During Week-2, there is lower coverage as a result of little MJO signal and the absence of La Nina. Enhanced rainfall is favored for parts of the Gulf of Guinea region in Africa associated with model guidance and the enhanced phase of the ERW. There are enhanced odds for above-average rainfall for portions of Central America and northwest South America where above-normal SSTs and model guidance indicate continued wetness. Model guidance favors below-median rainfall for an area in close proximity to the Philippines
Almost a hint of an extremely weak pos-IOD hint there in that map but nothing to really hang one's hat on in the way of a prediction.
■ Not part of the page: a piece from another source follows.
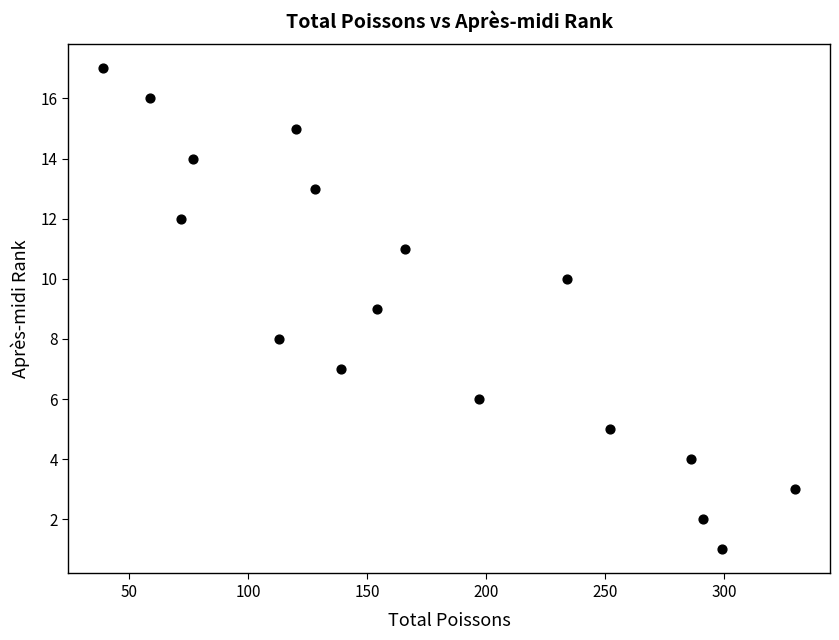

What is the range of X values (max minus min)?

291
And finally you have Bob Tisdales take on it all and he isn't biting at all as to what is going to happen this season.
La Nada, El Niņo, or Three-Peat La Niņa for 2012/13 ENSO Season? My take is that we are heading for a very near neutral year re the IOD as something should be starting to turn up in the SST's by now although the IOD of whatever colour doesn't normally get wound up until into July.
The ENSO also looks like it might almost be a non event as it too should be showing some more serious signs of drifting one way or another .
If anything maybe a very weak El Nino which would be typical of a negative PDO phase and which is likely to be the future of the ENSO El Nino phase for most of the next 30 years or so while the PDO stays negative.
This would explain the Western Australians suggestion that Queensland might be a bit on the dry side but the SE will probably get an average season what ever that is these days as a very weak El Nino effects just don't penetrate into the western side of Vic very much or at least westward past say the Pyrenees range in central west Vic.
And for some reason, maybe the SAM phase at the moment, the water vapour out of the western Pacific Warm Pool is staying up around the equator and is not feeding down into the Southern areas of the IO. Until that starts to happen we just sit on our hands and wait as without that infeed from the westerly flowing water vapour and winds in the equatorial regions, any rain we get here in the SE will be quite light at least in the western parts of the state.
And the rainfall in the SE won't be helped by the intensifying cold of this season so far.
Sadly I strongly suspect that we had better get use to the cold if the Russians and a whole range of solar physicists are right about future solar activity.
And with cold comes dry air and reduced rainfall in man but not all regions.
But where we won't know for quite a few years yet.
I'll be back soon for another go at this so be gentle if I am wrong as usual.